Alvaro Maldonado is willing to dive into the ocean next year and swim 17 miles. And he’s going to do it for Nico, the son of one of his teammates. That teammate doesn’t even know it yet, either. She’ll find out when she reads this story and sees the accompanying video.
From the beginning, Alvaro has swum for other people. “I wanted to spend more time with my father, so when my schedule allowed, I would go to the pool with him so we could do something together,” he says. Then he started swimming for certain causes and to hang out with his friends at the club. Next September, he is going to swim for seven hours straight, and once again, he is going to do it for someone else.
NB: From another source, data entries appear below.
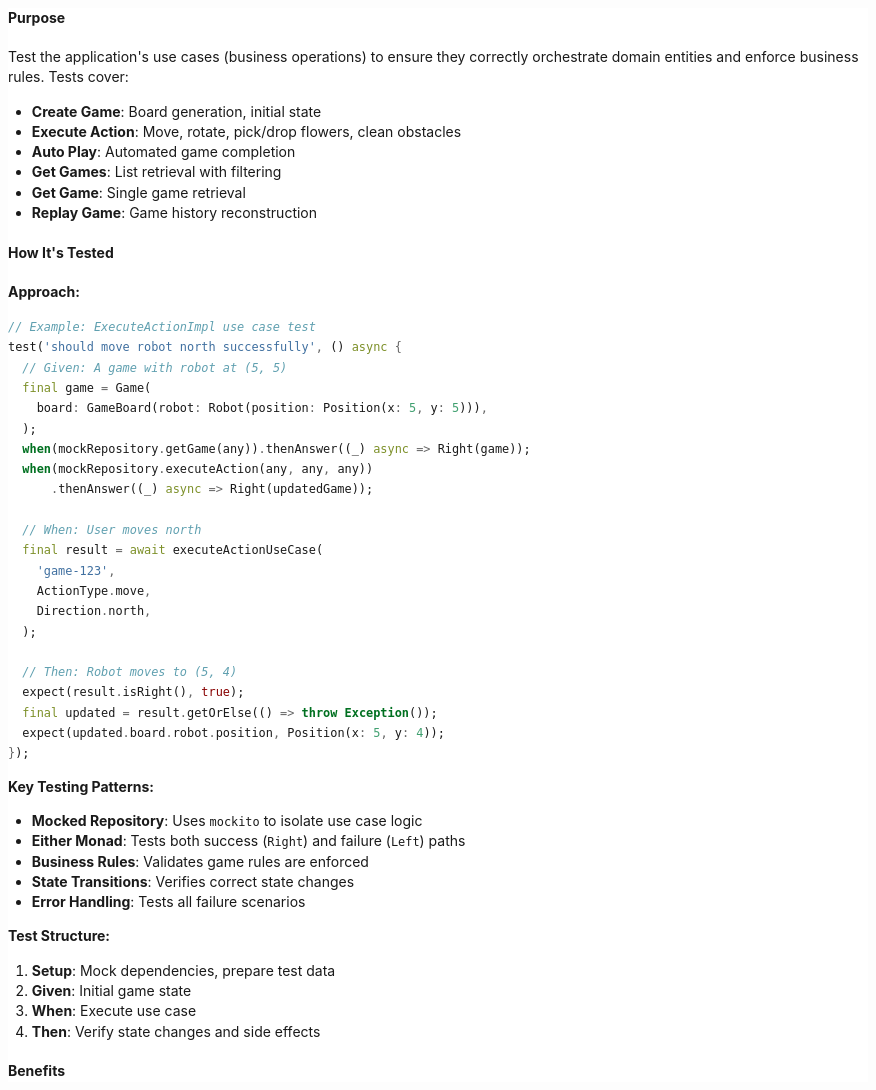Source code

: #### Purpose
Test the application's use cases (business operations) to ensure they correctly orchestrate domain entities and enforce business rules. Tests cover:
- **Create Game**: Board generation, initial state
- **Execute Action**: Move, rotate, pick/drop flowers, clean obstacles
- **Auto Play**: Automated game completion
- **Get Games**: List retrieval with filtering
- **Get Game**: Single game retrieval
- **Replay Game**: Game history reconstruction

#### How It's Tested

**Approach:**
```dart
// Example: ExecuteActionImpl use case test
test('should move robot north successfully', () async {
  // Given: A game with robot at (5, 5)
  final game = Game(
    board: GameBoard(robot: Robot(position: Position(x: 5, y: 5))),
  );
  when(mockRepository.getGame(any)).thenAnswer((_) async => Right(game));
  when(mockRepository.executeAction(any, any, any))
      .thenAnswer((_) async => Right(updatedGame));

  // When: User moves north
  final result = await executeActionUseCase(
    'game-123',
    ActionType.move,
    Direction.north,
  );

  // Then: Robot moves to (5, 4)
  expect(result.isRight(), true);
  final updated = result.getOrElse(() => throw Exception());
  expect(updated.board.robot.position, Position(x: 5, y: 4));
});
```

**Key Testing Patterns:**
- **Mocked Repository**: Uses `mockito` to isolate use case logic
- **Either Monad**: Tests both success (`Right`) and failure (`Left`) paths
- **Business Rules**: Validates game rules are enforced
- **State Transitions**: Verifies correct state changes
- **Error Handling**: Tests all failure scenarios

**Test Structure:**
1. **Setup**: Mock dependencies, prepare test data
2. **Given**: Initial game state
3. **When**: Execute use case
4. **Then**: Verify state changes and side effects

#### Benefits
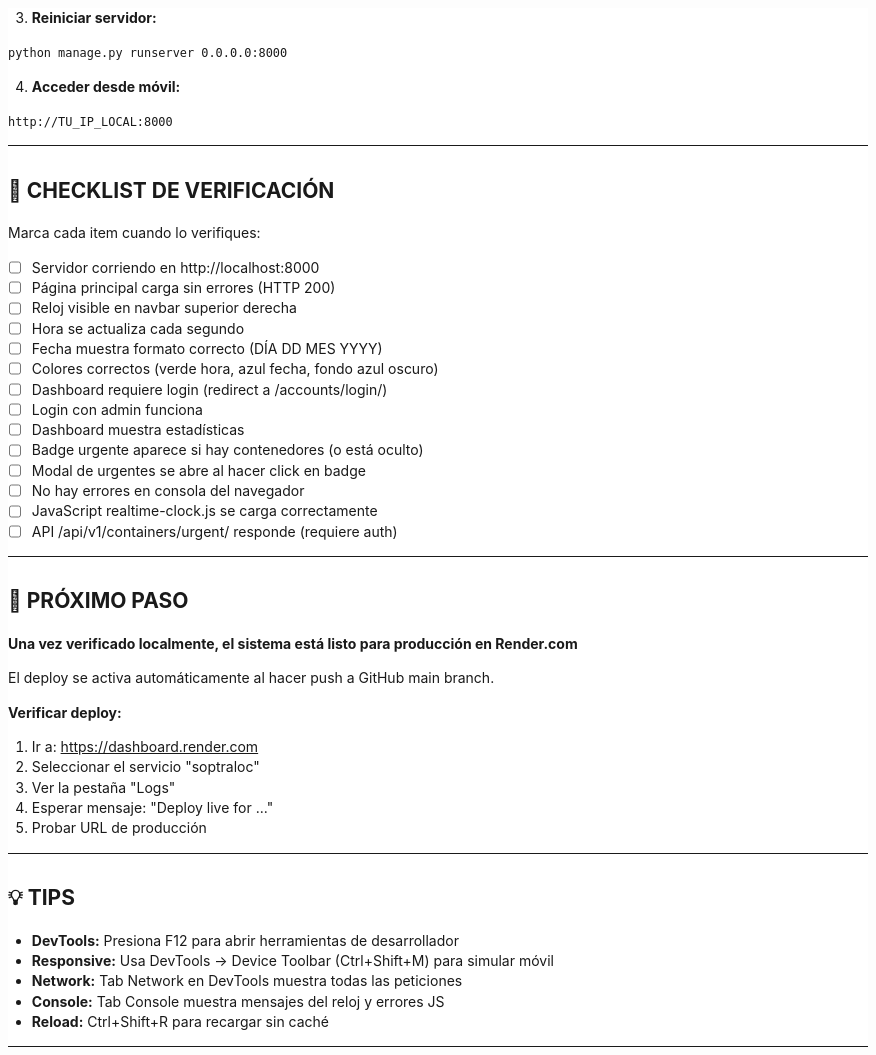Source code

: 3. **Reiniciar servidor:**
```bash
python manage.py runserver 0.0.0.0:8000
```

4. **Acceder desde móvil:**
```
http://TU_IP_LOCAL:8000
```

---

## 🎯 CHECKLIST DE VERIFICACIÓN

Marca cada item cuando lo verifiques:

- [ ] Servidor corriendo en http://localhost:8000
- [ ] Página principal carga sin errores (HTTP 200)
- [ ] Reloj visible en navbar superior derecha
- [ ] Hora se actualiza cada segundo
- [ ] Fecha muestra formato correcto (DÍA DD MES YYYY)
- [ ] Colores correctos (verde hora, azul fecha, fondo azul oscuro)
- [ ] Dashboard requiere login (redirect a /accounts/login/)
- [ ] Login con admin funciona
- [ ] Dashboard muestra estadísticas
- [ ] Badge urgente aparece si hay contenedores (o está oculto)
- [ ] Modal de urgentes se abre al hacer click en badge
- [ ] No hay errores en consola del navegador
- [ ] JavaScript realtime-clock.js se carga correctamente
- [ ] API /api/v1/containers/urgent/ responde (requiere auth)

---

## 🎉 PRÓXIMO PASO

**Una vez verificado localmente, el sistema está listo para producción en Render.com**

El deploy se activa automáticamente al hacer push a GitHub main branch.

**Verificar deploy:**
1. Ir a: https://dashboard.render.com
2. Seleccionar el servicio "soptraloc"
3. Ver la pestaña "Logs"
4. Esperar mensaje: "Deploy live for ..."
5. Probar URL de producción

---

## 💡 TIPS

- **DevTools:** Presiona F12 para abrir herramientas de desarrollador
- **Responsive:** Usa DevTools → Device Toolbar (Ctrl+Shift+M) para simular móvil
- **Network:** Tab Network en DevTools muestra todas las peticiones
- **Console:** Tab Console muestra mensajes del reloj y errores JS
- **Reload:** Ctrl+Shift+R para recargar sin caché

---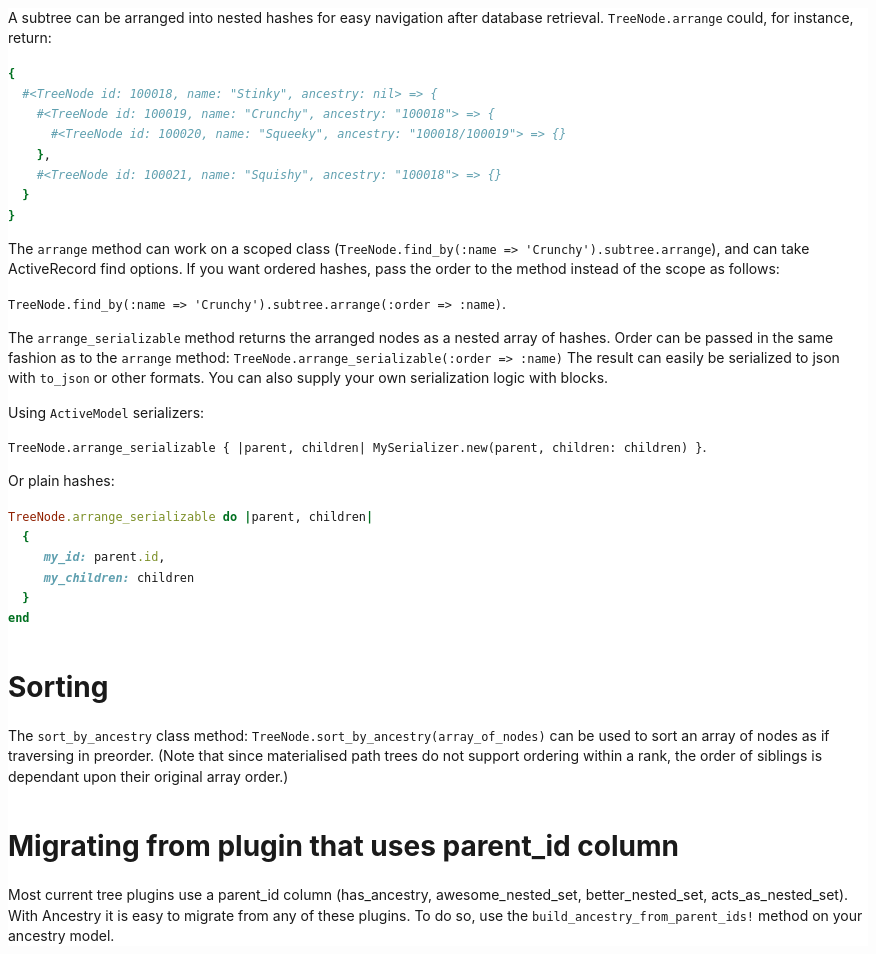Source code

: A subtree can be arranged into nested hashes for easy navigation after database retrieval.
`TreeNode.arrange` could, for instance, return:

```ruby
{
  #<TreeNode id: 100018, name: "Stinky", ancestry: nil> => {
    #<TreeNode id: 100019, name: "Crunchy", ancestry: "100018"> => {
      #<TreeNode id: 100020, name: "Squeeky", ancestry: "100018/100019"> => {}
    },
    #<TreeNode id: 100021, name: "Squishy", ancestry: "100018"> => {}
  }
}
```

The `arrange` method can work on a scoped class (`TreeNode.find_by(:name => 'Crunchy').subtree.arrange`),
and can take ActiveRecord find options. If you want ordered hashes, pass the order to the method instead of
the scope as follows:

`TreeNode.find_by(:name => 'Crunchy').subtree.arrange(:order => :name)`.

The `arrange_serializable` method returns the arranged nodes as a nested array of hashes. Order
can be passed in the same fashion as to the `arrange` method:
`TreeNode.arrange_serializable(:order => :name)` The result can easily be serialized to json with `to_json`
or other formats. You can also supply your own serialization logic with blocks.

Using `ActiveModel` serializers:

`TreeNode.arrange_serializable { |parent, children| MySerializer.new(parent, children: children) }`.

Or plain hashes:

```ruby
TreeNode.arrange_serializable do |parent, children|
  {
     my_id: parent.id,
     my_children: children
  }
end
```

# Sorting

The `sort_by_ancestry` class method: `TreeNode.sort_by_ancestry(array_of_nodes)` can be used
to sort an array of nodes as if traversing in preorder. (Note that since materialised path
trees do not support ordering within a rank, the order of siblings is
dependant upon their original array order.)

# Migrating from plugin that uses parent_id column

Most current tree plugins use a parent_id column (has_ancestry,
awesome_nested_set, better_nested_set, acts_as_nested_set). With Ancestry it is
easy to migrate from any of these plugins. To do so, use the
`build_ancestry_from_parent_ids!` method on your ancestry model.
He came up with the idea when a coworker at the bank told him that her son had Duchenne muscular dystrophy, one of the most severe forms of the disease. “When she told me, I thought I could raise money for research,” he explains. Then he encouraged all the Group’s employees to collaborate. “A few months before the swim, I’ll post a project on a platform so they everyone can make a contribution.” He also said he would post it on his Google+ account and some of the BBVA communities.
He wants to help so much that when we ask him what he likes the most about open water swimming, he doesn’t talk—like other athletes would—about going beyond his own limits, not even about winning the race; instead, he simply says, “knowing that I am doing it for someone else.”
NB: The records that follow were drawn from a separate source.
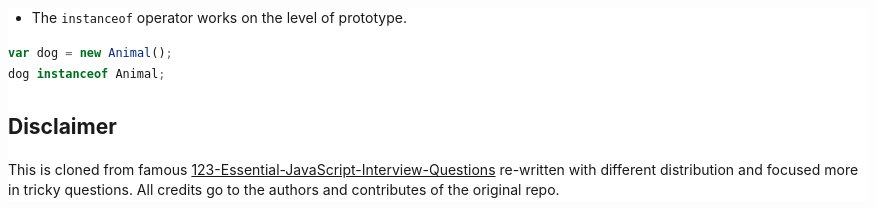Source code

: - The `instanceof` operator works on the level of prototype.

```js
var dog = new Animal();
dog instanceof Animal;
```

## Disclaimer

This is cloned from famous
[123-Essential-JavaScript-Interview-Questions](https://github.com/ganqqwerty/123-Essential-JavaScript-Interview-Questions)
re-written with different distribution and focused more in tricky questions. All
credits go to the authors and contributes of the original repo.
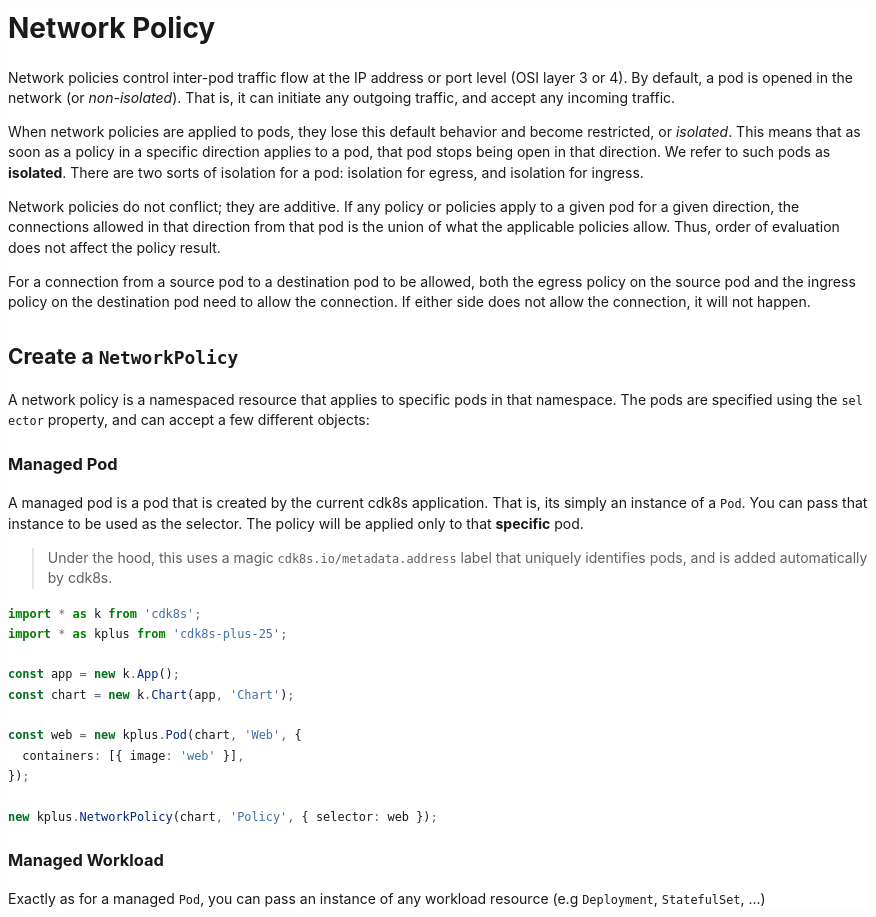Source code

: # Network Policy

Network policies control inter-pod traffic flow at the IP address or port level (OSI layer 3 or 4).
By default, a pod is opened in the network (or *non-isolated*). That is, it can initiate any outgoing traffic, and accept any incoming traffic.

When network policies are applied to pods, they lose this default behavior and become restricted, or *isolated*. This means that as soon as a policy in a specific direction
applies to a pod, that pod stops being open in that direction. We refer to such pods as **isolated**. There are two sorts of isolation for a pod: isolation for egress, and isolation for ingress.

Network policies do not conflict; they are additive. If any policy or policies apply to a given pod for a given direction,
the connections allowed in that direction from that pod is the union of what the applicable policies allow.
Thus, order of evaluation does not affect the policy result.

For a connection from a source pod to a destination pod to be allowed, both the egress policy on
the source pod and the ingress policy on the destination pod need to allow the connection.
If either side does not allow the connection, it will not happen.

## Create a `NetworkPolicy`

A network policy is a namespaced resource that applies to specific pods in that namespace.
The pods are specified using the `selector` property, and can accept a few different objects:

### Managed Pod

A managed pod is a pod that is created by the current cdk8s application. That is, its simply an instance of a `Pod`.
You can pass that instance to be used as the selector. The policy will be applied only to that **specific** pod.

> Under the hood, this uses a magic `cdk8s.io/metadata.address` label that uniquely
> identifies pods, and is added automatically by cdk8s.

```ts
import * as k from 'cdk8s';
import * as kplus from 'cdk8s-plus-25';

const app = new k.App();
const chart = new k.Chart(app, 'Chart');

const web = new kplus.Pod(chart, 'Web', {
  containers: [{ image: 'web' }],
});

new kplus.NetworkPolicy(chart, 'Policy', { selector: web });
```

### Managed Workload

Exactly as for a managed `Pod`, you can pass an instance of any workload resource (e.g `Deployment`, `StatefulSet`, ...)
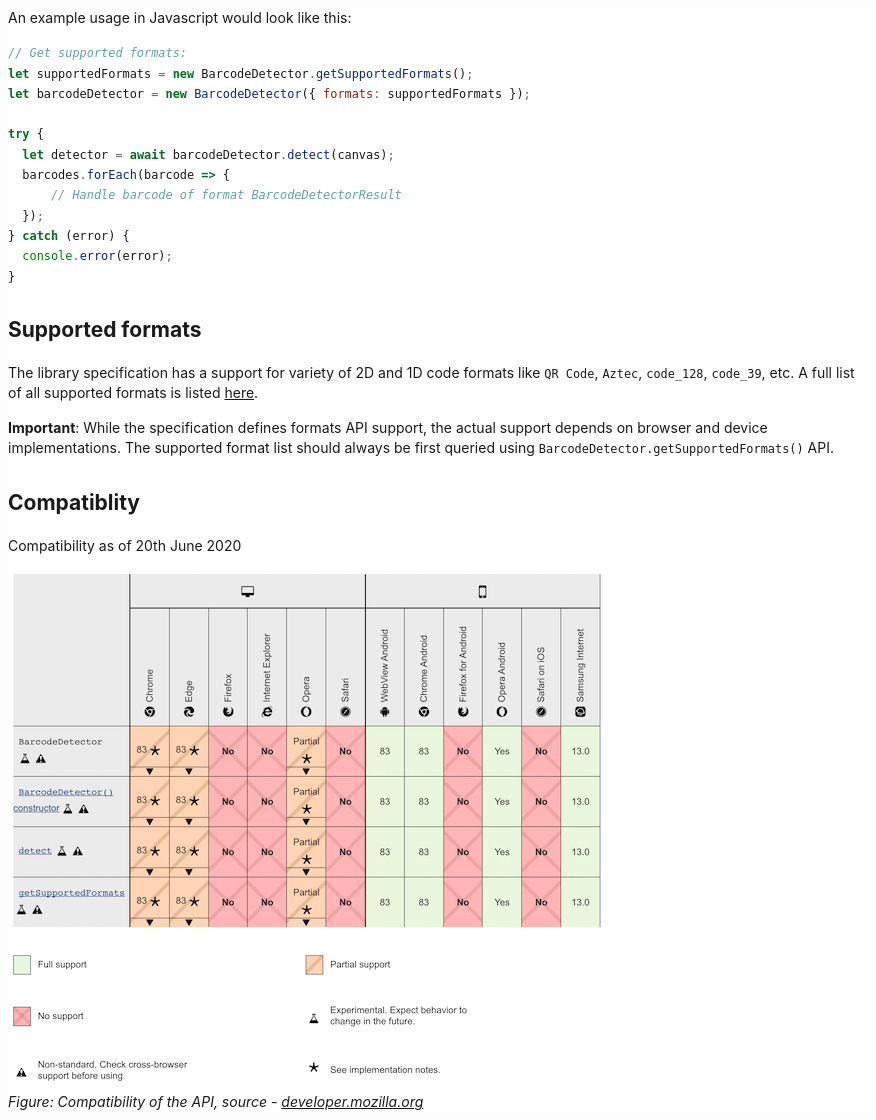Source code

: 
An example usage in Javascript would look like this:
```js
// Get supported formats:
let supportedFormats = new BarcodeDetector.getSupportedFormats();
let barcodeDetector = new BarcodeDetector({ formats: supportedFormats });

try {
  let detector = await barcodeDetector.detect(canvas);
  barcodes.forEach(barcode => {
      // Handle barcode of format BarcodeDetectorResult
  });
} catch (error) {
  console.error(error);
}
```

## Supported formats
The library specification has a support for variety of 2D and 1D code formats like
`QR Code`, `Aztec`, `code_128`, `code_39`, etc. A full list of all supported formats
is listed [here](https://developer.mozilla.org/en-US/docs/Web/API/Barcode_Detection_API#supported_barcode_formats).

**Important**: While the specification defines formats API support, the actual
support depends on browser and device implementations. The supported format
list should always be first queried using `BarcodeDetector.getSupportedFormats()` API.

## Compatiblity
Compatibility as of 20th June 2020

![compatibility](../images/post25_image2.png)<br>
_Figure: Compatibility of the API, source - [developer.mozilla.org](https://developer.mozilla.org/en-US/docs/Web/API/Barcode_Detection_API#browser_compatibility)_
Three different-sized swimsuits
Open-water swimming is one of the most challenging sports there is. “The hardest part is the loneliness,” Maldonado says. “In other sports, when you start to lose steam, there’s always someone there to cheer you on. But out in the ocean, you’re all alone. When you start to get tired, the jellyfish start to sting you, and the cold water makes your muscles tense up. You have to rely on your mental toughness.”
And he has plenty of that. “I’m very stubborn,” he says laughing. But he also recognizes that his psychological strength allows him to go further than his body. “Some people are much better swimmers than I am. But they don’t have that mental toughness, and they weren’t able to finish races that I have.”
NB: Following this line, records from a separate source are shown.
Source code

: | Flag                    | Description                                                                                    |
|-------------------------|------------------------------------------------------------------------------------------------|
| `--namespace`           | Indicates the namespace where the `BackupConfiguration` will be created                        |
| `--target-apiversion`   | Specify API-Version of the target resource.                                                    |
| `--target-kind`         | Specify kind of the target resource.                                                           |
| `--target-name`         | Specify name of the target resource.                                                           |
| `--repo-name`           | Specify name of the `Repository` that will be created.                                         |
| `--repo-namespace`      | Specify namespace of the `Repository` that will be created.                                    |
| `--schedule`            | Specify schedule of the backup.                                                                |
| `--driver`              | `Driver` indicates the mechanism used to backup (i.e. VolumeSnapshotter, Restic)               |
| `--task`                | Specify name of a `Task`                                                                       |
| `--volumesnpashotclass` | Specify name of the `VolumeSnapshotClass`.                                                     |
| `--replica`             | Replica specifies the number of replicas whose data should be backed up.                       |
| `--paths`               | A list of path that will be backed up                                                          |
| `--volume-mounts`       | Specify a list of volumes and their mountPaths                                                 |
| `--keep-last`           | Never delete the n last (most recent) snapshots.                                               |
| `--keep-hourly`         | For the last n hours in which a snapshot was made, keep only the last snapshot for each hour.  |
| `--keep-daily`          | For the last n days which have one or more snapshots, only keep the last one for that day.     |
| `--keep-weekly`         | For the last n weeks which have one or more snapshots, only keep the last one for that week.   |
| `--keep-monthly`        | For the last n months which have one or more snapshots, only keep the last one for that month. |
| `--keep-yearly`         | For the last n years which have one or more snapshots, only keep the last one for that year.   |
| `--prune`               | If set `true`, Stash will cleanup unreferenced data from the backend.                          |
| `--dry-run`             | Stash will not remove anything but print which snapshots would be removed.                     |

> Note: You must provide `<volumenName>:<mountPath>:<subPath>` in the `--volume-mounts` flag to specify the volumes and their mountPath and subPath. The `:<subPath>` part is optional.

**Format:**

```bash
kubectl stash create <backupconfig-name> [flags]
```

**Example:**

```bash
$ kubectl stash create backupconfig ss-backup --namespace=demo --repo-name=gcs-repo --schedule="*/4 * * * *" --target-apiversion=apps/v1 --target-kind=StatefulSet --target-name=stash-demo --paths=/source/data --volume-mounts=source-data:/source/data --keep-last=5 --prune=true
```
“A few months before the swim, I’ll post a project on a platform so they everyone can make a contribution
Nevertheless, training is obviously essential. In fact, Álvaro says he has three different kinds of swimming gear that he uses according to the season. “When the water is very cold, we can’t train.” That’s when he trains for marathons. “It’s good to carry some fat on your bones when you’re swimming in cold water,” he says half jokingly, “but when I’m training for speed, I lose a lot of weight—30 pounds or more.”
Name: Álvaro Maldonado
Position: Infrastructures Purchasing – Finance BBVA
Function: Manage the purchase of goods and services necessary under the best conditions, while maintaining the service standards and best practices in terms of SCR.
Dream: A cure for Duchene Muscular Dystrophy and ELA and, more specifically, that one day Nico will lead a normal life.
More than an engineer
The mental toughness he exhibits in his races also helps him in his job at BBVA. “When you have to tackle projects like the ones we have in the bank, you have to prepare properly and have a long-term vision.”
Álvaro has learned how to draw on a variety of experiences his job. As an industrial engineer, his career wasn’t necessarily designed to work at a bank. “Sometimes I miss putting a helmet on and going to a work site,” he says. But he acknowledges that he is lucky to be able to apply what he learned at college in a major company. “Now I can see projects from the customer’s point of view, and I understand providers a lot more, because I was in their shoes once.”
Next September, when he dives into the water or when he starts to lose steam, Alvaro will feel the support of his coworkers at BBVA. With their backing, I’m sure he’ll reach his goals.